Após quinze capítulos e cento e quarenta páginas de problematização e refutação de asserções de diferentes autores sobre o tempo, Alfred Gell começa a definir seu próprio marco epistemológico no tratamento do tempo como um problema antropológico. Ao longo dos capítulo 16, 17 e 18, o autor apresenta as séries A e B que resumem as formas pelas quais o tempo é discutido na filosofia e que serão assumidas por Gell como fundadoras de uma antropologia do tempo.

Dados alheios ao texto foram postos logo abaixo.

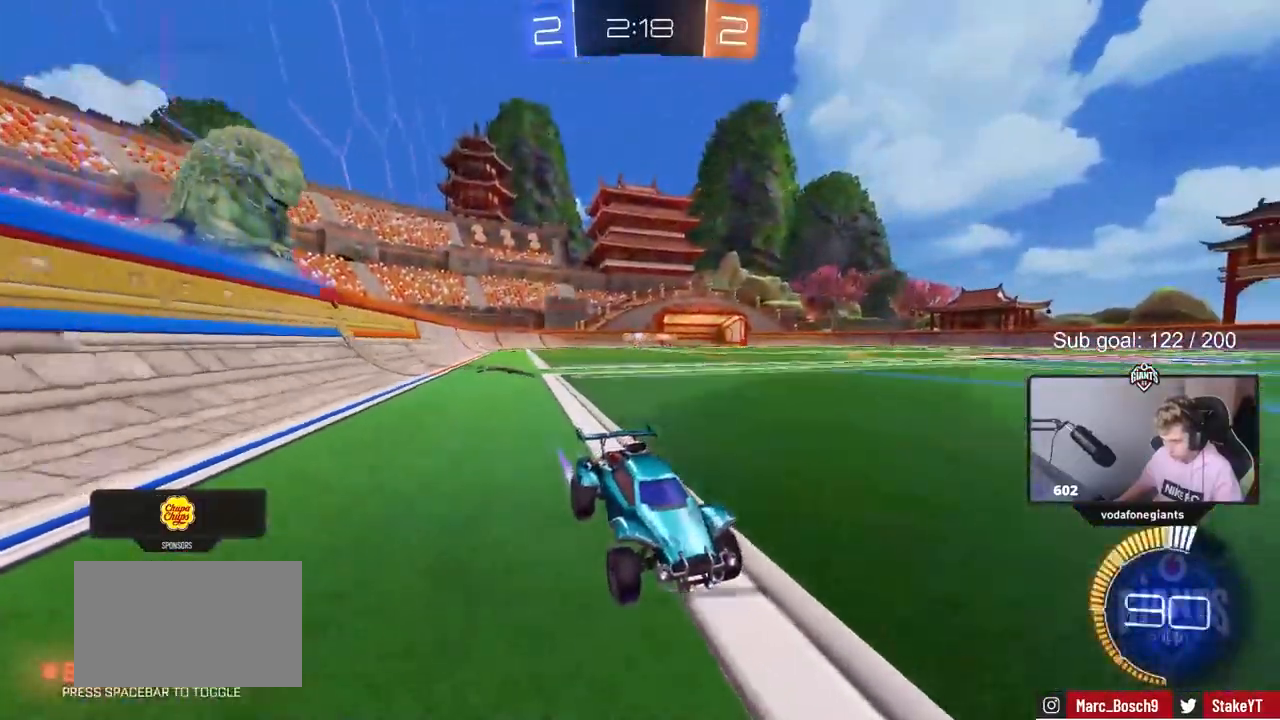
{"keys": ["a", "w"], "mouse": [], "events": [[33, "a", "down"], [167, "a", "up"], [500, "a", "down"]]}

Série-A e série-B são rótulos que Gell recupera dos filósofos Richard Gale e John McTaggart. Em linhas gerais, a série-A corresponde à experiência de que o tempo passa, é dinâmico e se organiza em passado, presente e futuro. Pode ser chamada de experiência fenomenológica ou subjetiva do tempo. A série-B, por sua vez, baseia-se na suposição de que o tempo é coextensivo à matéria. Ou, mais precisamente, que a experiência de mudança e duração (tempo subjetivo) ocorre em virtude da experiência de sucessão. O tempo-B não é dinâmico, de maneira que não se apresenta em termos de passado, presente ou futuro. A experiência de mudança depende da constatação cognitiva de “uma variação concomitante entre as qualidades de uma coisa e a data [momento] em que essas qualidades são manifestadas por aquela coisa” (p. 150). O tempo-B é o território da experiência cognitiva.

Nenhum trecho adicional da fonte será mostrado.